# Exercise instructions:
Your task is to transcribe the entries exactly.

※ ※ ※

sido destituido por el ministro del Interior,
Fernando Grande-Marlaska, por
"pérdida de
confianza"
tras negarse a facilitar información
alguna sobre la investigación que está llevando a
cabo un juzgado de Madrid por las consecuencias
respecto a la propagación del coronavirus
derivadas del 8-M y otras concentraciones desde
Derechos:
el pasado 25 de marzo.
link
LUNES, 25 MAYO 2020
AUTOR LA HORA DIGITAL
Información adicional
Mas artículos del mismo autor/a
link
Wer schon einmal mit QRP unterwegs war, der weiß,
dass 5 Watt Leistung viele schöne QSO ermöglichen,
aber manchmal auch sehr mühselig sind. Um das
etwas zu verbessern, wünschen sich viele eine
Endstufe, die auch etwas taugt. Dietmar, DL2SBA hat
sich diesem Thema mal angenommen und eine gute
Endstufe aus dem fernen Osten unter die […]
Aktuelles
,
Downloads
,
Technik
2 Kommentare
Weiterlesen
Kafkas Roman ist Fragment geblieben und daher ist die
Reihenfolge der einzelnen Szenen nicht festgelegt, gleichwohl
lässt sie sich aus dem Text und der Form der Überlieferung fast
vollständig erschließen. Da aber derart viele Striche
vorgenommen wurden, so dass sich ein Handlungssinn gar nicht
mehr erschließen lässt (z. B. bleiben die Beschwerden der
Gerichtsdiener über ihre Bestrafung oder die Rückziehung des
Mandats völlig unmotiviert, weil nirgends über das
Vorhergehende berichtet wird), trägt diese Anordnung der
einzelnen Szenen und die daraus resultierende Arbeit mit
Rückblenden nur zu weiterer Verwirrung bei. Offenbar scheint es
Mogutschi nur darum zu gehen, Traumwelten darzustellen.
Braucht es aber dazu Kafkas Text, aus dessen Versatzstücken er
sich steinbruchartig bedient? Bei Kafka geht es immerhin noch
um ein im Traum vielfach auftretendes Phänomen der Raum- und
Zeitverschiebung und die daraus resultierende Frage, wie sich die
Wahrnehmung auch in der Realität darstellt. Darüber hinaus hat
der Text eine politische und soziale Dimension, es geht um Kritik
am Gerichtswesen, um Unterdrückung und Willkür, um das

※ ※ ※

# Solution to the exercise:
sido destituido por el ministro del Interior,
Fernando Grande-Marlaska, por
"pérdida de
confianza"
tras negarse a facilitar información
alguna sobre la investigación que está llevando a
cabo un juzgado de Madrid por las consecuencias
respecto a la propagación del coronavirus
derivadas del 8-M y otras concentraciones desde
Derechos:
el pasado 25 de marzo.
link
LUNES, 25 MAYO 2020
AUTOR LA HORA DIGITAL
Información adicional
Mas artículos del mismo autor/a
link
Wer schon einmal mit QRP unterwegs war, der weiß,
dass 5 Watt Leistung viele schöne QSO ermöglichen,
aber manchmal auch sehr mühselig sind. Um das
etwas zu verbessern, wünschen sich viele eine
Endstufe, die auch etwas taugt. Dietmar, DL2SBA hat
sich diesem Thema mal angenommen und eine gute
Endstufe aus dem fernen Osten unter die […]
Aktuelles
,
Downloads
,
Technik
2 Kommentare
Weiterlesen
Kafkas Roman ist Fragment geblieben und daher ist die
Reihenfolge der einzelnen Szenen nicht festgelegt, gleichwohl
lässt sie sich aus dem Text und der Form der Überlieferung fast
vollständig erschließen. Da aber derart viele Striche
vorgenommen wurden, so dass sich ein Handlungssinn gar nicht
mehr erschließen lässt (z. B. bleiben die Beschwerden der
Gerichtsdiener über ihre Bestrafung oder die Rückziehung des
Mandats völlig unmotiviert, weil nirgends über das
Vorhergehende berichtet wird), trägt diese Anordnung der
einzelnen Szenen und die daraus resultierende Arbeit mit
Rückblenden nur zu weiterer Verwirrung bei. Offenbar scheint es
Mogutschi nur darum zu gehen, Traumwelten darzustellen.
Braucht es aber dazu Kafkas Text, aus dessen Versatzstücken er
sich steinbruchartig bedient? Bei Kafka geht es immerhin noch
um ein im Traum vielfach auftretendes Phänomen der Raum- und
Zeitverschiebung und die daraus resultierende Frage, wie sich die
Wahrnehmung auch in der Realität darstellt. Darüber hinaus hat
der Text eine politische und soziale Dimension, es geht um Kritik
am Gerichtswesen, um Unterdrückung und Willkür, um das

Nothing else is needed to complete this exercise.